DataProcessor to handle the raw data
One need to customize a Data processor to process the raw data into PyG compatible data. The file name should be NEWDATA_data_processor.py (e.g. AMP_data_processor), saved in the folder ./data_processor.
A tutorial to customize such data processor is as follows:
class [$NEWDATA]DataProcessor(InMemoryDataset):
def __init__(self, config, mode):
# one may directly follow/copy the implementation of the initialization of data processors in existing datasets
def process(self):
# here to process the raw data into the PyG compatible data format
def read_csv_graph_raw(self, raw_dir, check_repeat_edge):
# this is the key function to process .csv files into the PyG data,
# for setails please see https://github.com/Graph-COM/Benchmark_for_DGRL_in_Hardwares/tree/main/DGRL_Hardware/data_processor.
Runner to Run with the New Datasets
One also needs to customize a Runner to run with the new dataset. The file name should be NEWDATA_runner.py (e.g. AMP_runner.py). saved in the folder ./runner.
A tutorial to customize such runner is as follows:
class [$NewData]Runner():
def __init__(self, config):
# one may follow/copy the implementation of any existing DatasetRunners.
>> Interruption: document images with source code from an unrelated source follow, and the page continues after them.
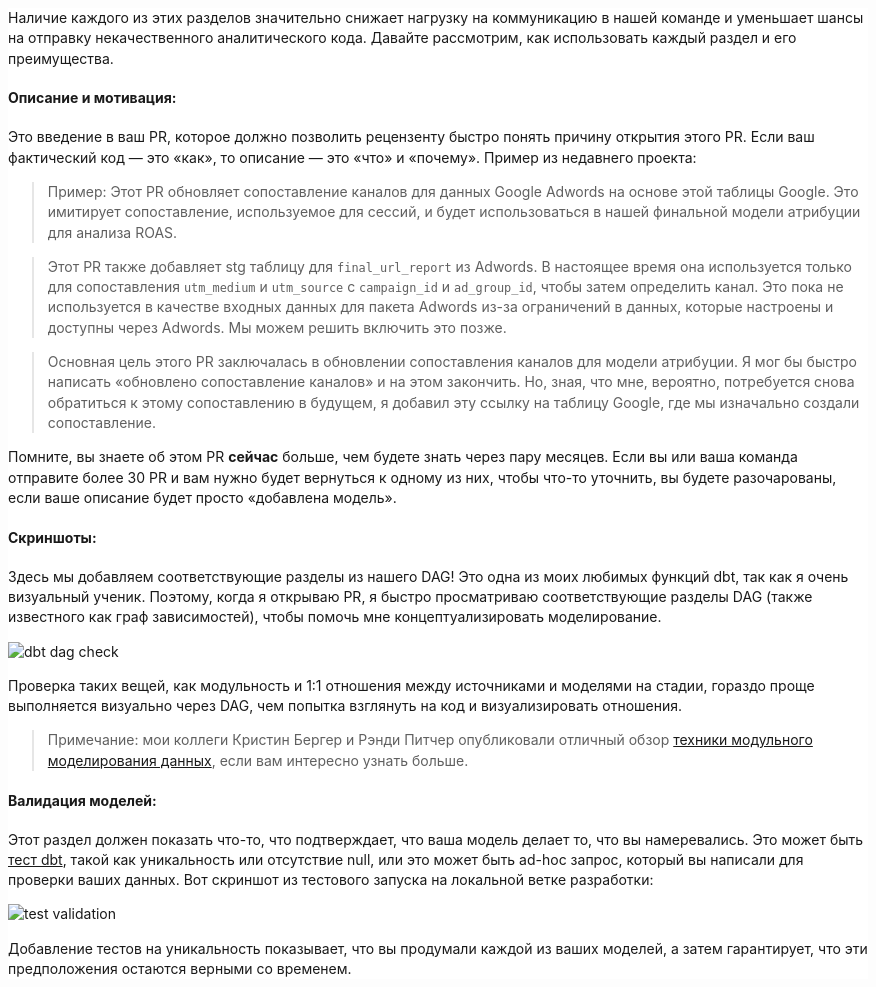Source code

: Наличие каждого из этих разделов значительно снижает нагрузку на коммуникацию в нашей команде и уменьшает шансы на отправку некачественного аналитического кода. Давайте рассмотрим, как использовать каждый раздел и его преимущества.

#### Описание и мотивация:

Это введение в ваш PR, которое должно позволить рецензенту быстро понять причину открытия этого PR. Если ваш фактический код — это «как», то описание — это «что» и «почему». Пример из недавнего проекта:

> Пример: Этот PR обновляет сопоставление каналов для данных Google Adwords на основе этой таблицы Google. Это имитирует сопоставление, используемое для сессий, и будет использоваться в нашей финальной модели атрибуции для анализа ROAS.

> Этот PR также добавляет stg таблицу для `final_url_report` из Adwords. В настоящее время она используется только для сопоставления `utm_medium` и `utm_source` с `campaign_id` и `ad_group_id`, чтобы затем определить канал. Это пока не используется в качестве входных данных для пакета Adwords из-за ограничений в данных, которые настроены и доступны через Adwords. Мы можем решить включить это позже.

> Основная цель этого PR заключалась в обновлении сопоставления каналов для модели атрибуции. Я мог бы быстро написать «обновлено сопоставление каналов» и на этом закончить. Но, зная, что мне, вероятно, потребуется снова обратиться к этому сопоставлению в будущем, я добавил эту ссылку на таблицу Google, где мы изначально создали сопоставление.

Помните, вы знаете об этом PR **сейчас** больше, чем будете знать через пару месяцев. Если вы или ваша команда отправите более 30 PR и вам нужно будет вернуться к одному из них, чтобы что-то уточнить, вы будете разочарованы, если ваше описание будет просто «добавлена модель».

#### Скриншоты:

Здесь мы добавляем соответствующие разделы из нашего DAG! Это одна из моих любимых функций dbt, так как я очень визуальный ученик. Поэтому, когда я открываю PR, я быстро просматриваю соответствующие разделы DAG (также известного как граф зависимостей), чтобы помочь мне концептуализировать моделирование.

![dbt dag check](/img/blog/pr-template-dag-check.png "проверка DAG dbt")

Проверка таких вещей, как модульность и 1:1 отношения между источниками и моделями на стадии, гораздо проще выполняется визуально через DAG, чем попытка взглянуть на код и визуализировать отношения.

> Примечание: мои коллеги Кристин Бергер и Рэнди Питчер опубликовали отличный обзор [техники модульного моделирования данных](https://www.getdbt.com/analytics-engineering/modular-data-modeling-technique/), если вам интересно узнать больше.

#### Валидация моделей:

Этот раздел должен показать что-то, что подтверждает, что ваша модель делает то, что вы намеревались. Это может быть [тест dbt](/docs/build/data-tests), такой как уникальность или отсутствие null, или это может быть ad-hoc запрос, который вы написали для проверки ваших данных. Вот скриншот из тестового запуска на локальной ветке разработки:

![test validation](/img/blog/pr-template-test-validation.png "валидация теста dbt")

Добавление тестов на уникальность показывает, что вы продумали <Term id="grain" /> каждой из ваших моделей, а затем гарантирует, что эти предположения остаются верными со временем.
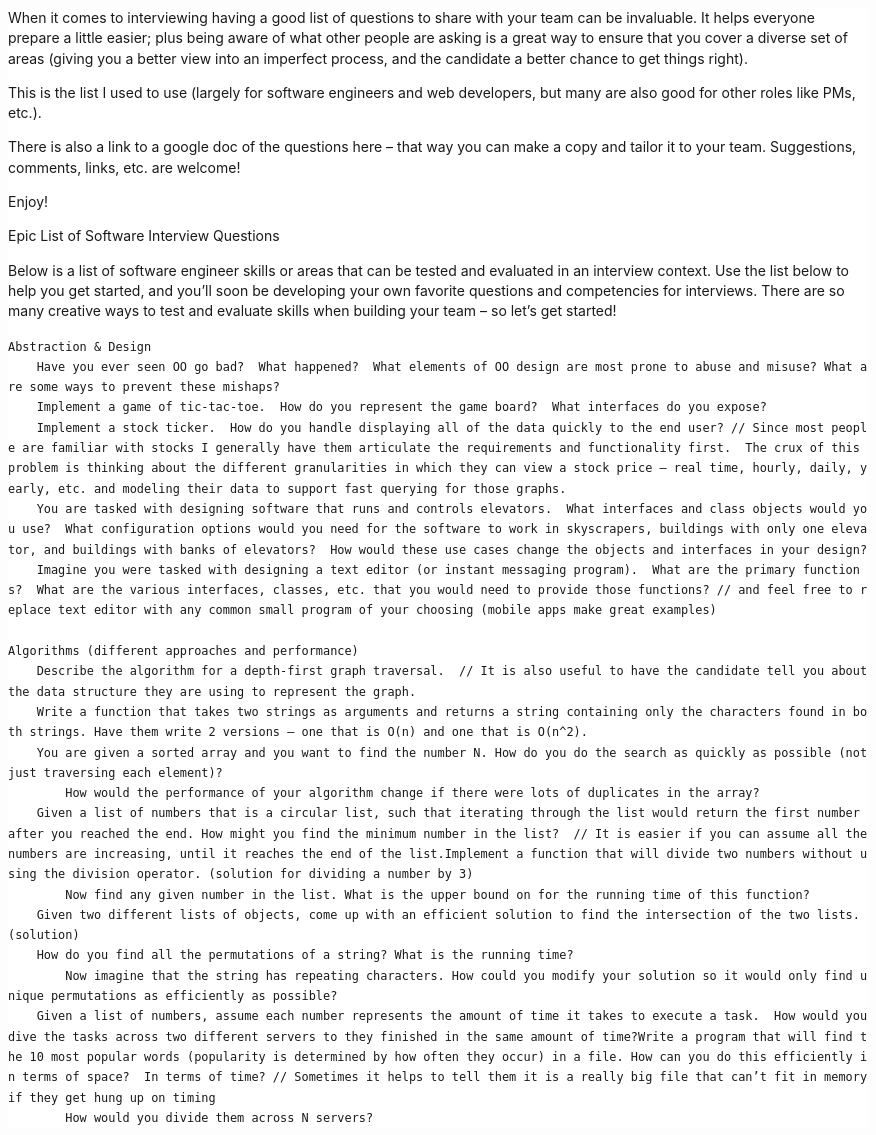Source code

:
When it comes to interviewing having a good list of questions to share with your team can be invaluable.  It helps everyone prepare a little easier; plus being aware of what other people are asking is a great way to ensure that you cover a diverse set of areas (giving you a better view into an imperfect process, and the candidate a better chance to get things right).

This is the list I used to use (largely for software engineers and web developers, but many are also good for other roles like PMs, etc.).

There is also a link to a google doc of the questions here – that way you can make a copy and tailor it to your team.  Suggestions, comments, links, etc. are welcome!

Enjoy!

Epic List of Software Interview Questions

Below is a list of software engineer skills or areas that can be tested and evaluated in an interview context. Use the list below to help you get started, and you’ll soon be developing your own favorite questions and competencies for interviews. There are so many creative ways to test and evaluate skills when building your team – so let’s get started!

    Abstraction & Design
        Have you ever seen OO go bad?  What happened?  What elements of OO design are most prone to abuse and misuse? What are some ways to prevent these mishaps?
        Implement a game of tic-tac-toe.  How do you represent the game board?  What interfaces do you expose?
        Implement a stock ticker.  How do you handle displaying all of the data quickly to the end user? // Since most people are familiar with stocks I generally have them articulate the requirements and functionality first.  The crux of this problem is thinking about the different granularities in which they can view a stock price – real time, hourly, daily, yearly, etc. and modeling their data to support fast querying for those graphs.
        You are tasked with designing software that runs and controls elevators.  What interfaces and class objects would you use?  What configuration options would you need for the software to work in skyscrapers, buildings with only one elevator, and buildings with banks of elevators?  How would these use cases change the objects and interfaces in your design?
        Imagine you were tasked with designing a text editor (or instant messaging program).  What are the primary functions?  What are the various interfaces, classes, etc. that you would need to provide those functions? // and feel free to replace text editor with any common small program of your choosing (mobile apps make great examples)

    Algorithms (different approaches and performance)
        Describe the algorithm for a depth-first graph traversal.  // It is also useful to have the candidate tell you about the data structure they are using to represent the graph.
        Write a function that takes two strings as arguments and returns a string containing only the characters found in both strings. Have them write 2 versions – one that is O(n) and one that is O(n^2).
        You are given a sorted array and you want to find the number N. How do you do the search as quickly as possible (not just traversing each element)?
            How would the performance of your algorithm change if there were lots of duplicates in the array?
        Given a list of numbers that is a circular list, such that iterating through the list would return the first number after you reached the end. How might you find the minimum number in the list?  // It is easier if you can assume all the numbers are increasing, until it reaches the end of the list.Implement a function that will divide two numbers without using the division operator. (solution for dividing a number by 3)
            Now find any given number in the list. What is the upper bound on for the running time of this function?
        Given two different lists of objects, come up with an efficient solution to find the intersection of the two lists. (solution)
        How do you find all the permutations of a string? What is the running time?
            Now imagine that the string has repeating characters. How could you modify your solution so it would only find unique permutations as efficiently as possible?
        Given a list of numbers, assume each number represents the amount of time it takes to execute a task.  How would you dive the tasks across two different servers to they finished in the same amount of time?Write a program that will find the 10 most popular words (popularity is determined by how often they occur) in a file. How can you do this efficiently in terms of space?  In terms of time? // Sometimes it helps to tell them it is a really big file that can’t fit in memory if they get hung up on timing
            How would you divide them across N servers?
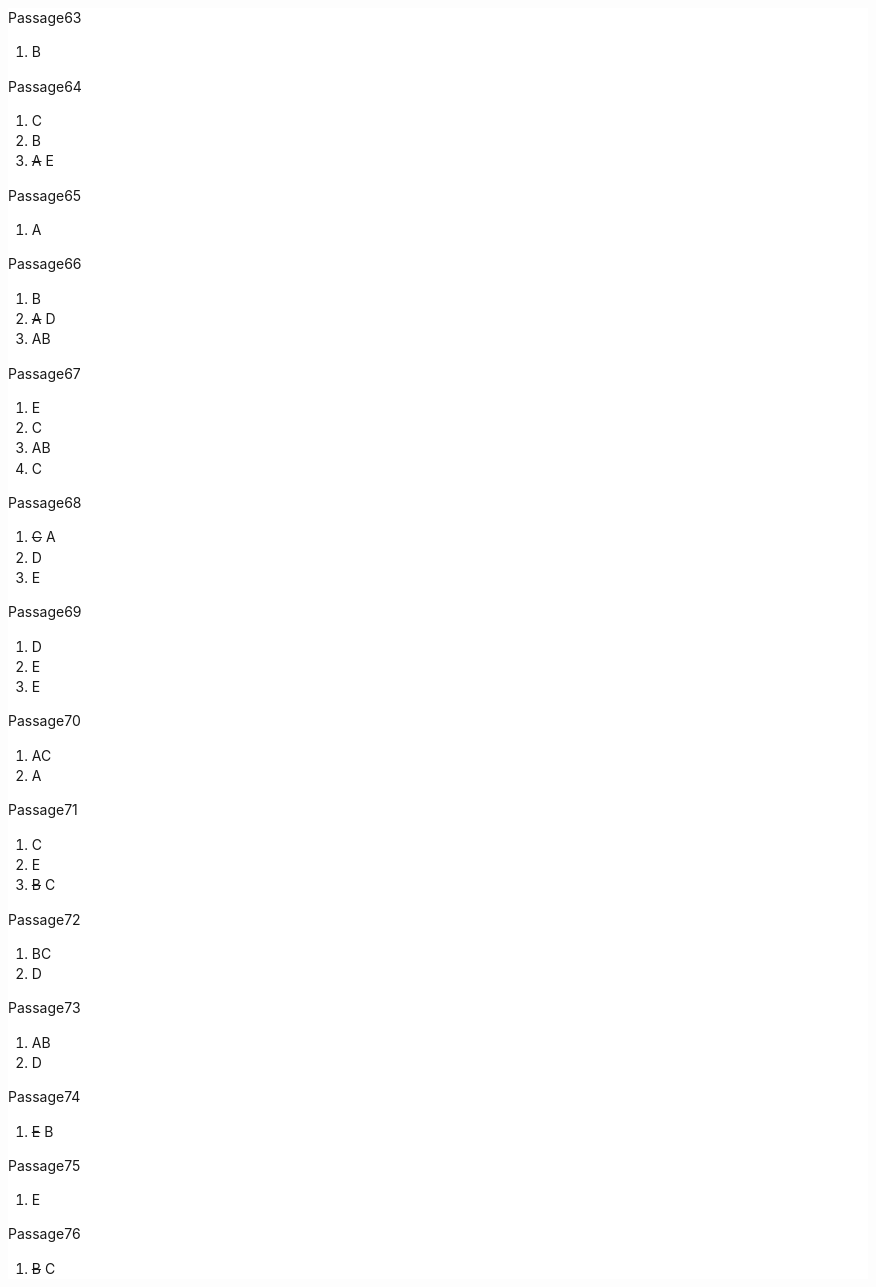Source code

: Passage63
1. B

Passage64
1. C
2. B
3. ~~A~~ E

Passage65
1. A

Passage66
1. B
2. ~~A~~ D
3. AB

Passage67
1. E
2. C
3. AB
4. C

Passage68
1. ~~C~~ A
2. D
3. E

Passage69
1. D
2. E
3. E

Passage70
1. AC
2. A

Passage71
1. C
2. E
3. ~~B~~ C

Passage72
1. BC
2. D

Passage73
1. AB
2. D

Passage74
1. ~~E~~ B

Passage75
1. E

Passage76
1. ~~B~~ C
def train_ray(self, tune_parameter_config):
# the function that tuning with RAY would call for training, one may refer to the implementation of existing datasets
# All the datasets/tasks share almost the same implementation
def train(self):
# the function that evaluation would call for training, one may refer to the implementation of existing datasets
# All the datasets/tasks share almost the same implementation
def raytune(self):
# the function to load hyper-parameter design space
# All the datasets/tasks share almost the same implementation
def train_one_epoch(self, data_loader, mode, epoch_idx):
# One may need to customize due to the difference in evaluation metrics
def test(self, load_statedict = True, test_num_idx = 0):
# One may need to customize due to the difference in evaluation metrics
The other functions in the Runner class share the same implementation across the datasets.